Actions to take.
(1) In the excerpt on generalized permutations and combinations, how many possible handfuls of 12 coins are there?
(2) Copy word for word everything in the excerpt on generalized permutations and combinations from "(a) Find the" down to "20! · 20! · 15! .".

Excerpt provided.
- Opening Delimiter -

Section 5-5-Generalized Permutations and Combinations - Discrete Mathematics and Its Applications

Rosen, Discrete Mathematics and Its Applications, 6th edition
Extra Examples
Section 5.5—Generalized Permutations and Combinations

p.373, icon at Example 4

#1. A jar contains 30 pennies, 20 nickels, 20 dimes, and 15 quarters. (The coins of each denomination are considered to be identical.)

(a) Find the number of ways to put all 85 coins in a row.
(b) Find the number of possible handfuls of 12 coins.

Solution:

(a) The answer is not 85! because not all the coins are distinct. Think of the problem as one of taking 30 p’s, 20 n’s, 20 d’s, and 15 q’s, and putting these letters in a row. Taking into account the identical letters,

we have 85! / 30! · 20! · 20! · 15! .

(b) The number of handfuls of 12 coins is equal to the number of nonnegative integer solutions to the equation p + n + d + q = 12.

The number of solutions to this equation is C(15, 3) = 455.

p.373, icon at Example 4

#2. A bakery sells four kinds of cookies: chocolate, jelly, sugar, and peanut butter. You want to buy a bag of 30 cookies. Assuming that the bakery has at least 30 of each kind of cookie, how many bags of 30 cookies could you buy if you must choose:

(a) at least 3 chocolate cookies and at least 6 peanut butter cookies.

- Closing Delimiter -

Dataset entries
- Opening Delimiter -

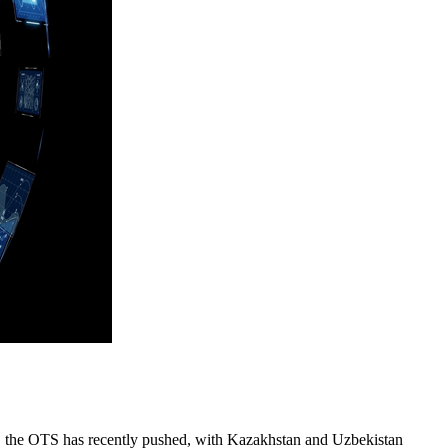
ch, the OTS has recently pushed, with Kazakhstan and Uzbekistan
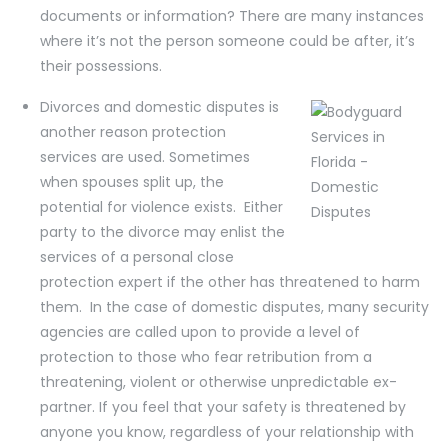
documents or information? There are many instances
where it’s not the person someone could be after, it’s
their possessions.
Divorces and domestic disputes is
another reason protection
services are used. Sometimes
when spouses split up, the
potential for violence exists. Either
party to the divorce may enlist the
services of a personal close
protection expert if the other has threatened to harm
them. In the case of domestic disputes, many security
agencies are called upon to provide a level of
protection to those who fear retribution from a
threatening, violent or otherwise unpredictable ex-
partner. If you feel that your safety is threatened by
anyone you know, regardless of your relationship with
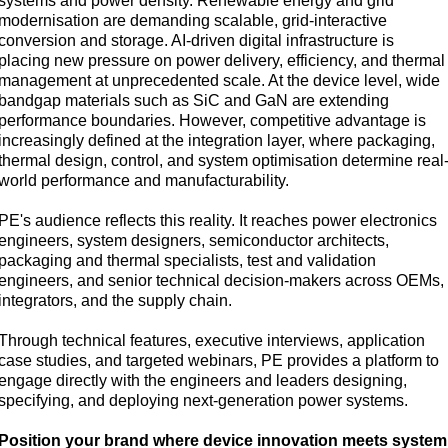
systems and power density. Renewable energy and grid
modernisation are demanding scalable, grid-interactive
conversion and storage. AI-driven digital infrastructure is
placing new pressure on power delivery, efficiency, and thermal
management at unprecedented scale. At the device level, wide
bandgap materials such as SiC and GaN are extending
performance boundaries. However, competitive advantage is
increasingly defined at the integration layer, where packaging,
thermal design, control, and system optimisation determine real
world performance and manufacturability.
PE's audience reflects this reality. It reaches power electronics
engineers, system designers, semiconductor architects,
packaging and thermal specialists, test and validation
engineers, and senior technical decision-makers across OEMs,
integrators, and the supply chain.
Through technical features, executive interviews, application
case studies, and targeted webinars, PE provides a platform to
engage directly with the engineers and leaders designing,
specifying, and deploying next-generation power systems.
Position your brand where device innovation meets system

- Closing Delimiter -
- Opening Delimiter -

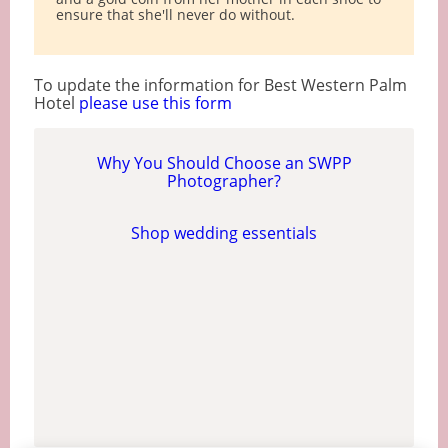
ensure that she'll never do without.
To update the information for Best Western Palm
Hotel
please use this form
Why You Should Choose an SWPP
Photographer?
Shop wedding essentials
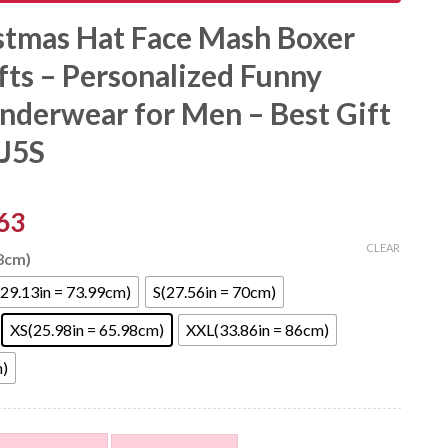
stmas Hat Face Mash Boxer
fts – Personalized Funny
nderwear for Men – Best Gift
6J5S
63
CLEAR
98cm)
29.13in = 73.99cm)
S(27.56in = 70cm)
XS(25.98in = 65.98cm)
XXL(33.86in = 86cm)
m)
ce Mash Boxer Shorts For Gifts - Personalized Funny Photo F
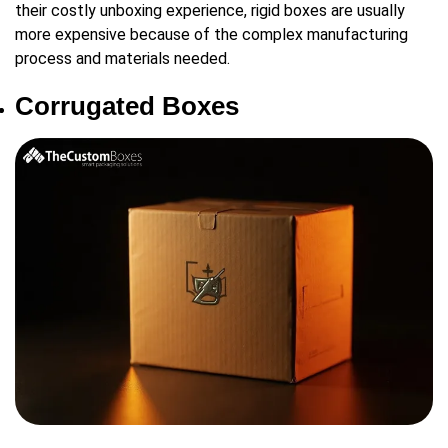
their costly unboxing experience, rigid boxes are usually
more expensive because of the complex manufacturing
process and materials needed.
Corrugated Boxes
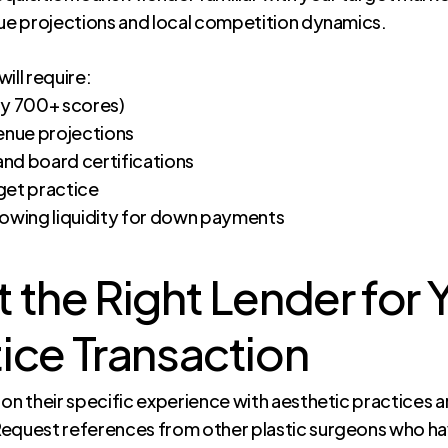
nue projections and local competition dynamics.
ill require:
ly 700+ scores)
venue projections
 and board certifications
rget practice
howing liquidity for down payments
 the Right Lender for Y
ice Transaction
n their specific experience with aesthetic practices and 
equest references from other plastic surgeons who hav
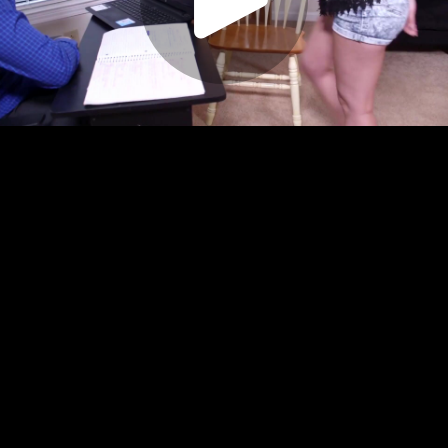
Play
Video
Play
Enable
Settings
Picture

- Closing Delimiter -

Results of the exercise.
(1) There are C(15, 3) = 455 possible handfuls.

(2)
(a) Find the number of ways to put all 85 coins in a row.
(b) Find the number of possible handfuls of 12 coins.

Solution:

(a) The answer is not 85! because not all the coins are distinct. Think of the problem as one of taking 30 p’s, 20 n’s, 20 d’s, and 15 q’s, and putting these letters in a row. Taking into account the identical letters,

we have 85! / 30! · 20! · 20! · 15! .